* Task objective *
Everything in the listing should be copied exactly, save for the pictures.

* Data *

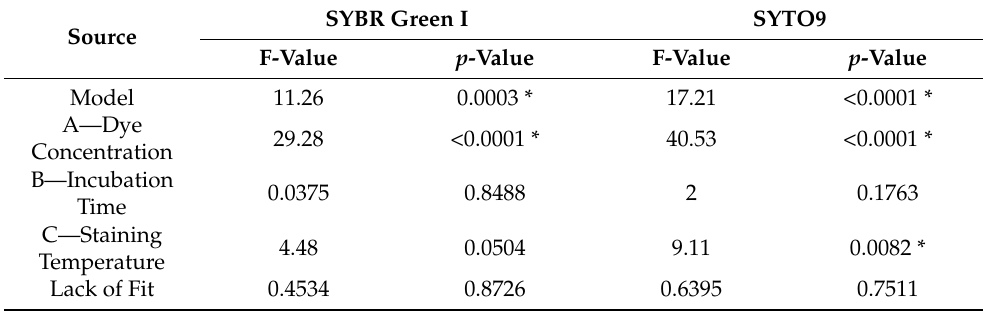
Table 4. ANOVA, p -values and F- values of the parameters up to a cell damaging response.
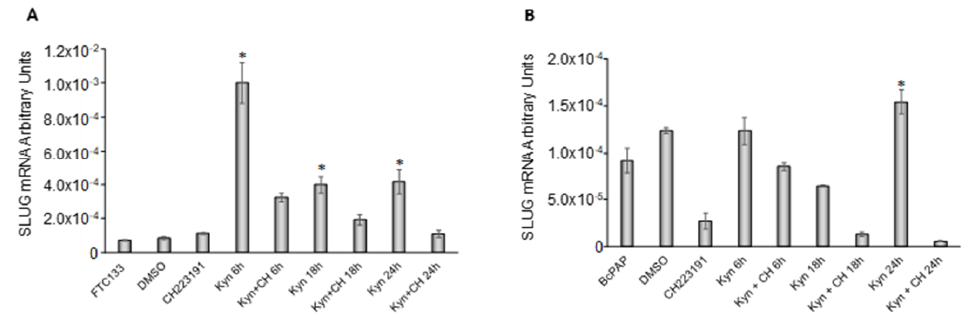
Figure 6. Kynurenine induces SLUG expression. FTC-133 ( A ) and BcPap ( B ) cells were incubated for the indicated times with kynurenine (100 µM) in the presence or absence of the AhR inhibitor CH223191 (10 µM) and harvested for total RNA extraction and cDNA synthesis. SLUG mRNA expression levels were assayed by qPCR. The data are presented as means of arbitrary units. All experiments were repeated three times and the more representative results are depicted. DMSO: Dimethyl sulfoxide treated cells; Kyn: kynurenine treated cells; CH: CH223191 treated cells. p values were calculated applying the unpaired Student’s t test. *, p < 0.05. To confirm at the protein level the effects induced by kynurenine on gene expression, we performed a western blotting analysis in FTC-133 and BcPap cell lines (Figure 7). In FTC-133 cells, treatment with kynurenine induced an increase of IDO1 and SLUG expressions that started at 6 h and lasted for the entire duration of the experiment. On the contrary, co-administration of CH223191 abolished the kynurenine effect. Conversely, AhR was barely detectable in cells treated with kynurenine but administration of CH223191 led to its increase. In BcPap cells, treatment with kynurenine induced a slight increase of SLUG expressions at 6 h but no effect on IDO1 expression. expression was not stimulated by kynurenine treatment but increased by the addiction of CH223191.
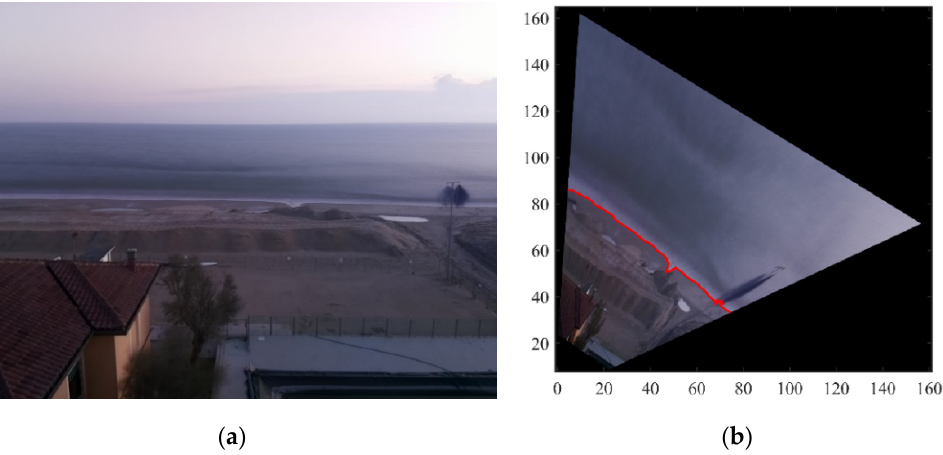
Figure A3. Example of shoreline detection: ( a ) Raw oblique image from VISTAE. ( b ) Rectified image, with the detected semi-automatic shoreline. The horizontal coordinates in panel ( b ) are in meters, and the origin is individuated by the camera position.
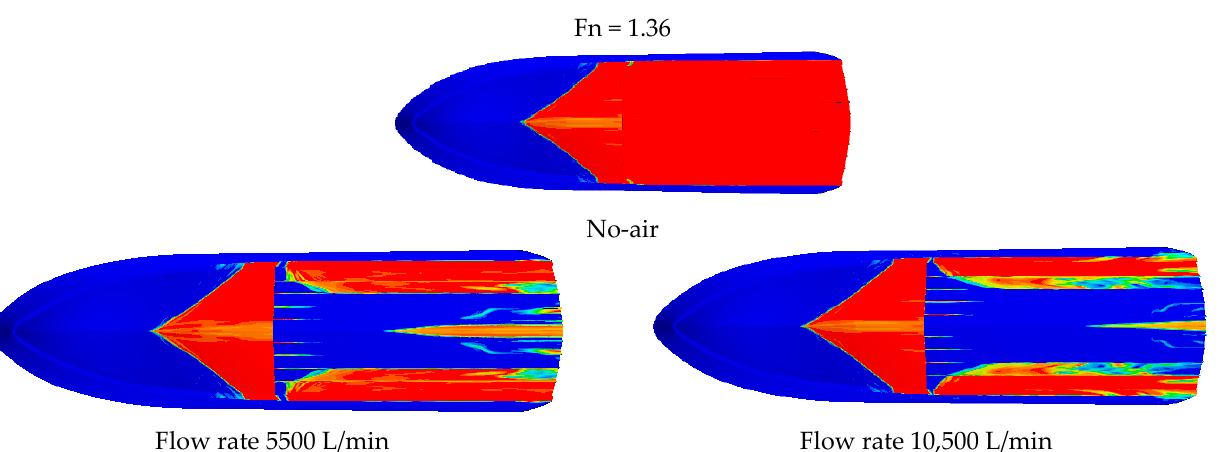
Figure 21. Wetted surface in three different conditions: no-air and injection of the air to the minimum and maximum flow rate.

* Answer section *
Table 4. ANOVA, p -values and F- values of the parameters up to a cell damaging response.
Figure 6. Kynurenine induces SLUG expression. FTC-133 ( A ) and BcPap ( B ) cells were incubated for the indicated times with kynurenine (100 µM) in the presence or absence of the AhR inhibitor CH223191 (10 µM) and harvested for total RNA extraction and cDNA synthesis. SLUG mRNA expression levels were assayed by qPCR. The data are presented as means of arbitrary units. All experiments were repeated three times and the more representative results are depicted. DMSO: Dimethyl sulfoxide treated cells; Kyn: kynurenine treated cells; CH: CH223191 treated cells. p values were calculated applying the unpaired Student’s t test. *, p < 0.05. To confirm at the protein level the effects induced by kynurenine on gene expression, we performed a western blotting analysis in FTC-133 and BcPap cell lines (Figure 7). In FTC-133 cells, treatment with kynurenine induced an increase of IDO1 and SLUG expressions that started at 6 h and lasted for the entire duration of the experiment. On the contrary, co-administration of CH223191 abolished the kynurenine effect. Conversely, AhR was barely detectable in cells treated with kynurenine but administration of CH223191 led to its increase. In BcPap cells, treatment with kynurenine induced a slight increase of SLUG expressions at 6 h but no effect on IDO1 expression. expression was not stimulated by kynurenine treatment but increased by the addiction of CH223191.
Figure A3. Example of shoreline detection: ( a ) Raw oblique image from VISTAE. ( b ) Rectified image, with the detected semi-automatic shoreline. The horizontal coordinates in panel ( b ) are in meters, and the origin is individuated by the camera position.
Figure 21. Wetted surface in three different conditions: no-air and injection of the air to the minimum and maximum flow rate.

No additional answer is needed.